'''

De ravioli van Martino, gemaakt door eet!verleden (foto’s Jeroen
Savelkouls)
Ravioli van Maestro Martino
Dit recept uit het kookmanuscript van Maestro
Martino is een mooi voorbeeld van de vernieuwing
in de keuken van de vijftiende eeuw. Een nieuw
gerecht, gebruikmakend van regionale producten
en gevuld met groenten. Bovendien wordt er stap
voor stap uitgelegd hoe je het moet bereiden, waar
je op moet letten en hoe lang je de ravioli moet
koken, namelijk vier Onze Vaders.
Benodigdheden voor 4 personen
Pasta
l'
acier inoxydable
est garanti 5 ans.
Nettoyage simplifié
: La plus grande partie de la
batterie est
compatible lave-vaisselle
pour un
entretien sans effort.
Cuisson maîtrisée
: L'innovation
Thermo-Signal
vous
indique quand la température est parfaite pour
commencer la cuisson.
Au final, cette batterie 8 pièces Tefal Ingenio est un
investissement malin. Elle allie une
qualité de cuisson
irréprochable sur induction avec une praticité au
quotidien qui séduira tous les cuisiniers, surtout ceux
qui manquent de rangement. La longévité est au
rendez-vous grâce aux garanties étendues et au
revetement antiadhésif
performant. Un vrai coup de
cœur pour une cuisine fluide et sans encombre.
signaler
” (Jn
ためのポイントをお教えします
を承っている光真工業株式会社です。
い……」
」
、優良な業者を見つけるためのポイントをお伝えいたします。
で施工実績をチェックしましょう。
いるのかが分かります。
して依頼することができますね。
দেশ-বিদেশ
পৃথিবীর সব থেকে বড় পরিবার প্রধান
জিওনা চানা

'''
'''

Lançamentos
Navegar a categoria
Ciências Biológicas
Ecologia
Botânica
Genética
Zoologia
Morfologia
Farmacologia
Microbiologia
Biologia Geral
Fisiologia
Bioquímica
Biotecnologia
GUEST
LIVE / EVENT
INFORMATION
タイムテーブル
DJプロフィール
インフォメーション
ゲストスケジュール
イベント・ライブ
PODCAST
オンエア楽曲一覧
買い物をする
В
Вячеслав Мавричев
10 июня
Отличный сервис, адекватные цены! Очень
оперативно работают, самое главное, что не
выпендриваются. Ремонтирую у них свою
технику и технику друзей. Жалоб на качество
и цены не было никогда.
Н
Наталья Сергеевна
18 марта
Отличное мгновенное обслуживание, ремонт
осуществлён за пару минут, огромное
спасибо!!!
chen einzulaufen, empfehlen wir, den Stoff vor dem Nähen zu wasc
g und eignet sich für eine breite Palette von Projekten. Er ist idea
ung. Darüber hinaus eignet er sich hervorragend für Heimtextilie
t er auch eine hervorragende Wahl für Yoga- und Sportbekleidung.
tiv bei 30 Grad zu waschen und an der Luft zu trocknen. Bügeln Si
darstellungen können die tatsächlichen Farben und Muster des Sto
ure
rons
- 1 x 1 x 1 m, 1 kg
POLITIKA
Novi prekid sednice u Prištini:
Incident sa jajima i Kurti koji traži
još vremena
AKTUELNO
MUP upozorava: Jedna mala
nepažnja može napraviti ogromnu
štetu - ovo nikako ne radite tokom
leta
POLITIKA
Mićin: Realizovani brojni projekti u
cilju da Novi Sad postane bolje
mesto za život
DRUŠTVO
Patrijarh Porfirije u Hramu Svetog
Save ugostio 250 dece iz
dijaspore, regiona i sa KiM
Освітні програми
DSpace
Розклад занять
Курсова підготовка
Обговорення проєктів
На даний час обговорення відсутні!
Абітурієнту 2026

'''
'''

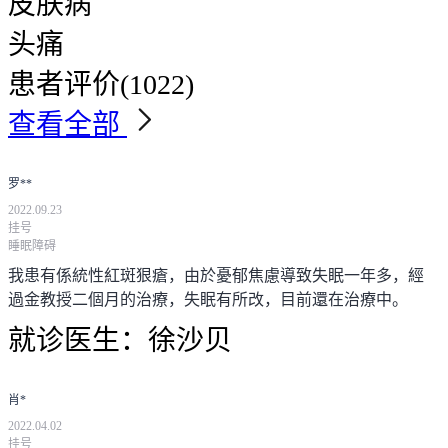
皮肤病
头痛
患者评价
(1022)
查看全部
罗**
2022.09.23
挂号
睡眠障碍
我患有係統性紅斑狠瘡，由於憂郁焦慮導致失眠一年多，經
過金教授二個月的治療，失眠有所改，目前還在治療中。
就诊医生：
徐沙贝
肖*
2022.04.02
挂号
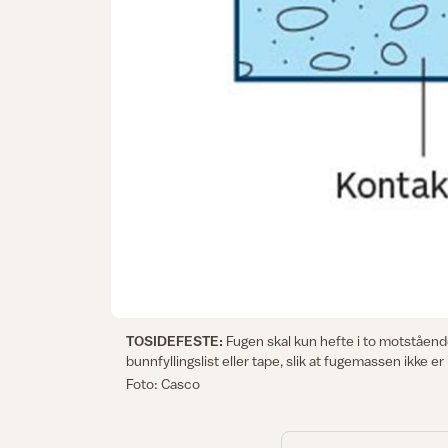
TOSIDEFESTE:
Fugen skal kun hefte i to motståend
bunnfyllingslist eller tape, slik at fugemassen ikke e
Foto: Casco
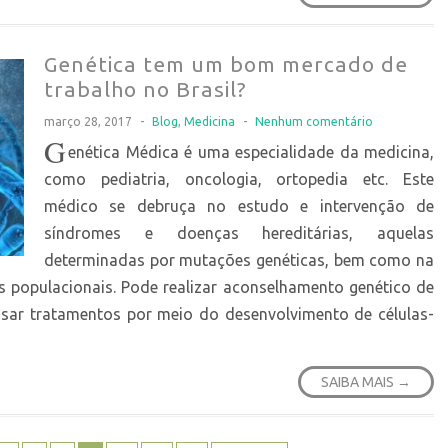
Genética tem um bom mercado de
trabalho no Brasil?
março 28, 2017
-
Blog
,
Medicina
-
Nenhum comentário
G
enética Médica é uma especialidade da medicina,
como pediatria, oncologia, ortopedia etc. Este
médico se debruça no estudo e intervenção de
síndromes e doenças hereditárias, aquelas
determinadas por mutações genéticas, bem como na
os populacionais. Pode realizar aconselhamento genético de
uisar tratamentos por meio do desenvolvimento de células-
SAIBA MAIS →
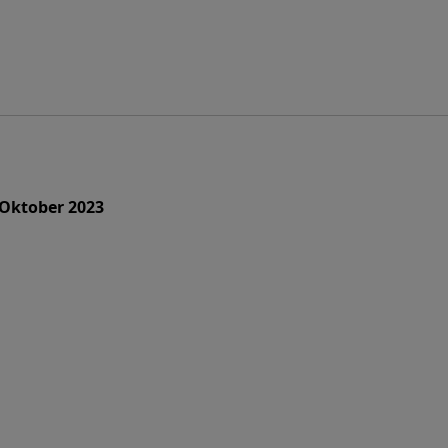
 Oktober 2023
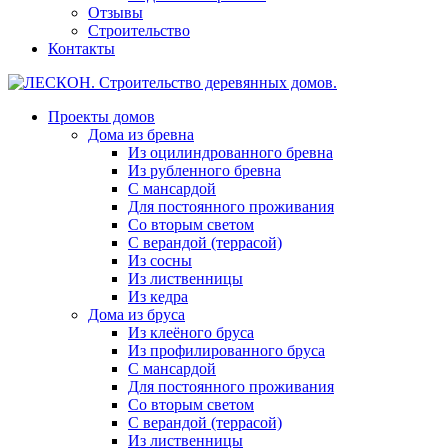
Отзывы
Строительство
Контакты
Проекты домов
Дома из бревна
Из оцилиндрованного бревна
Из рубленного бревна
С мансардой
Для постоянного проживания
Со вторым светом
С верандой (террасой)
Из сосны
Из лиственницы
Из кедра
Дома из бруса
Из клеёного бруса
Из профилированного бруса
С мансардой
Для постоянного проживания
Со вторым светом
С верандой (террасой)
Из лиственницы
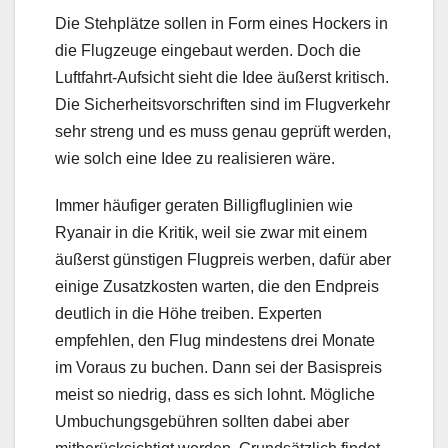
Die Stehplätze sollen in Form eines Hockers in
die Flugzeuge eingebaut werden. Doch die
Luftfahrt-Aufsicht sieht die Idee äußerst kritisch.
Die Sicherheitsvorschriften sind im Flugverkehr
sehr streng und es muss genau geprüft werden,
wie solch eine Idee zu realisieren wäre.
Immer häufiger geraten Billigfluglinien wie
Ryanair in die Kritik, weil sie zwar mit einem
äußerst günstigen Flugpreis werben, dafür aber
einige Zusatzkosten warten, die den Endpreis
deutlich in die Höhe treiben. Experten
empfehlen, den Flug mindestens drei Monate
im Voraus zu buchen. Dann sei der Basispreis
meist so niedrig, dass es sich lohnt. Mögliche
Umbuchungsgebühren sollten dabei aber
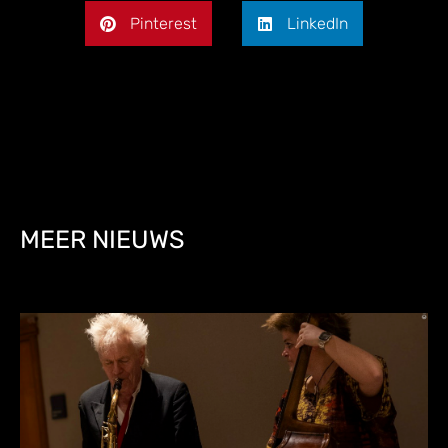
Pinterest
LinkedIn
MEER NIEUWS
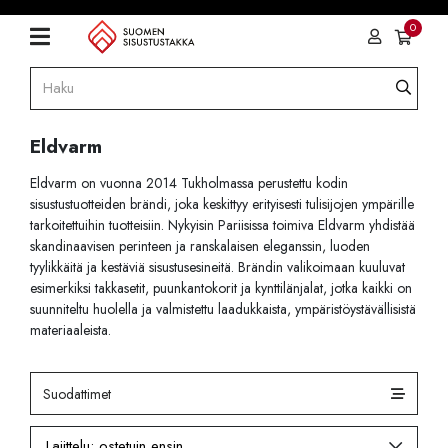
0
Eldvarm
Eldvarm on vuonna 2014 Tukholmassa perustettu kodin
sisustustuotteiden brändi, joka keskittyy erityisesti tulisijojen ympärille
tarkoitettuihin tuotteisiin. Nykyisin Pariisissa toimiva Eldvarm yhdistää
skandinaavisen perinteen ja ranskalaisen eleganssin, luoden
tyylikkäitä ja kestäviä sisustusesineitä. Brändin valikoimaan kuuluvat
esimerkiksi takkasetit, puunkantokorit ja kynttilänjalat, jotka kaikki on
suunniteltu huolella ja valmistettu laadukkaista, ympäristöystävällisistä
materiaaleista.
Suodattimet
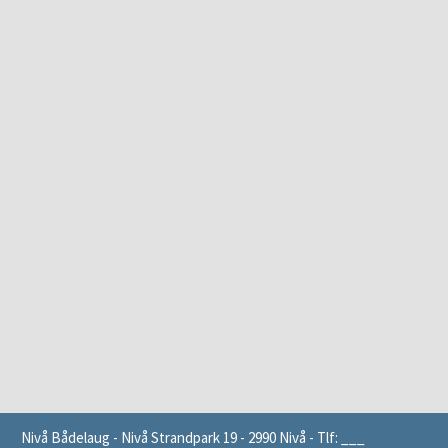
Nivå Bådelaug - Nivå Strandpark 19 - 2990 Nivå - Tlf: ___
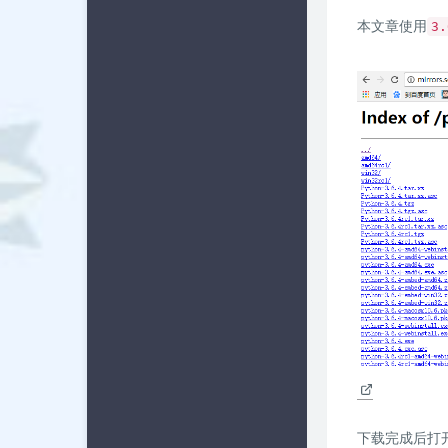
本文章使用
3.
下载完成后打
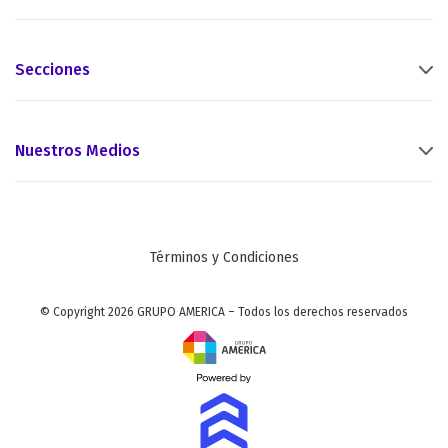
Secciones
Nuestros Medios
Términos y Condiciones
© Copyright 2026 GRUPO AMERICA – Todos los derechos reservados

'''

Please state how many lines in the preceding material contain the word "moet", with no other output.

Output for this task: 2